If you’ve spent some time touring Asia, I’m sure you’ve gotten to the point where the temple circuit gets a little repetitive. After being in China for one year, in a historical city, full of temples, I was sure I was well acquainted with the temple experience. Also, when you’re living in a city abroad, you don’t feel the same pressure to see the local sights, you’ll be there a while and they’ll be plenty of time to see everything, but then when you near the end of your trip you realize there’s still so much left unseen. Being hungover on my days off, and with most sights closing around 4 or 5, it could be hard to get motivated, but after hearing from a friend who’d been in China for a few years that there was something special about Lingyin temple, I made sure to see it before I left. Lingyin is in fact a special temple. Also known as Temple of the Soul’s Retreat, it is one of the oldest and most famous temples in China, and also the richest.

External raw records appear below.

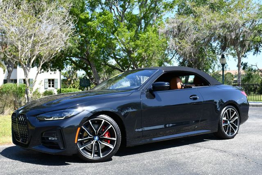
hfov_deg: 44.5
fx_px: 321
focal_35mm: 44
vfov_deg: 30.6
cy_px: 88
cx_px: 131
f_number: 7.1
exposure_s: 1/250
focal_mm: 22
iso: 200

It is still an active temple, and you can see monks wandering around, preforming ceremonial chants, checking their cell phones. There are also many Buddhist followers making offerings, burning incense and kneeling before the statues.
I often would get excited when visiting temples about signs pointing to caves, but upon finding them would be disappointed, these were not caves with stalactites and stalagmites but damp enclaves with a few dimly lit carvings. Lingyin is similar in that respect, but the carvings are much more impressive, and there are a few caves that can be crawled through until you pop out onto another path, if you’re willing to risk encountering millipedes.

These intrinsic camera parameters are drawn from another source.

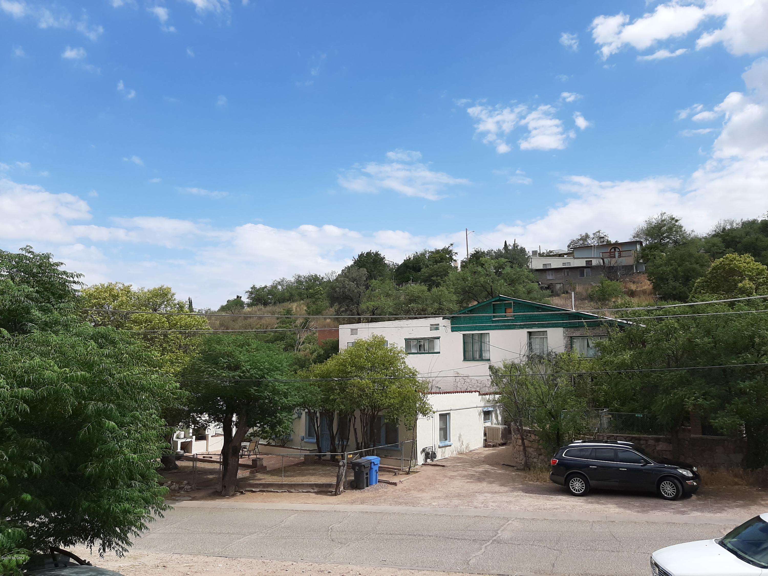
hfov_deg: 67.3
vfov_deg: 53.1
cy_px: 288
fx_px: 577
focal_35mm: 26
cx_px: 384
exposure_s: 1/2646
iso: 40
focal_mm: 3.93
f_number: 1.7
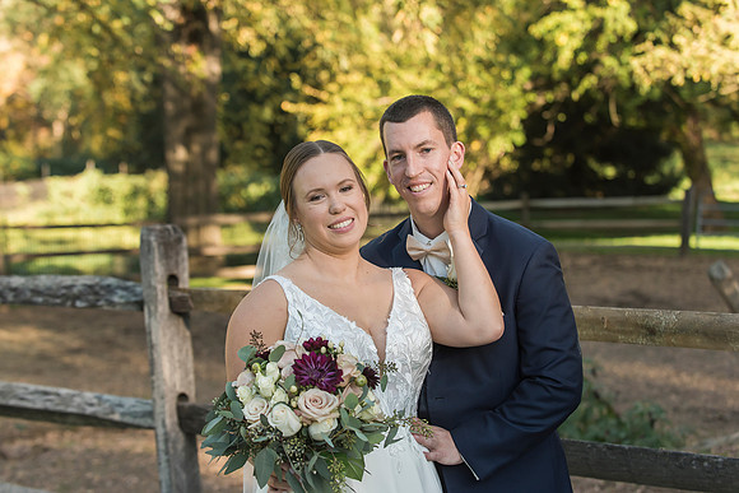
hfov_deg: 27.4
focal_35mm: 74
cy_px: 243
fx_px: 1514
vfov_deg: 18.5
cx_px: 357
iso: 800
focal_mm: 70
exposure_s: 1/1000
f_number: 4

Another thing that sets Lingyin apart is The Hall of Five Hundred Arhats (a spiritual leader in Buddhism), which contains slightly larger than life bronze replicas of various leaders, each one unique. Apparently you are supposed to pick your favourite Arhat and then count a certain number down from it and that will be your chosen Arhat, I suppose it’s similar to being confirmed with a saint.

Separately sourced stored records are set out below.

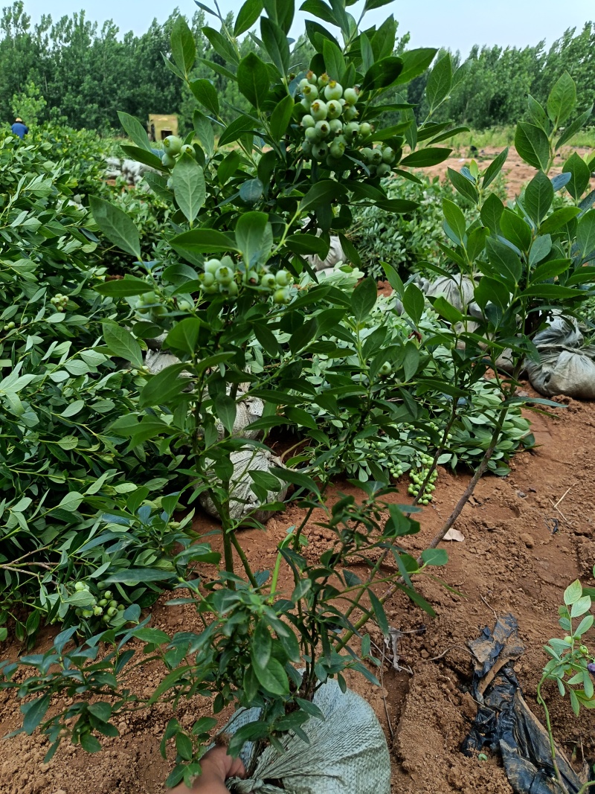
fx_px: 550
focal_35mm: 24
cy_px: 397
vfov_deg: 71.6
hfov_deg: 56.8
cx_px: 298
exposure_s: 1/600
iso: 364
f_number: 1.75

The interesting thing about visiting temples in Asia, is that even though you will be surrounded by people , a peaceful calm resides due to the religious reverence held by the visitors. In China it can be near impossible to get away from people, you can go hiking in the mountains, and you’ll hear people yodeling, or clapping their hands for their circulation, in fact if you go anywhere that bears any semblance to an attraction you’re bound to find crowded paths and hawkers selling boiled corn or roasted yams. So a temple can be a valuable respite for a foreigner and Lingyin is by far the most remarkable I’ve encountered.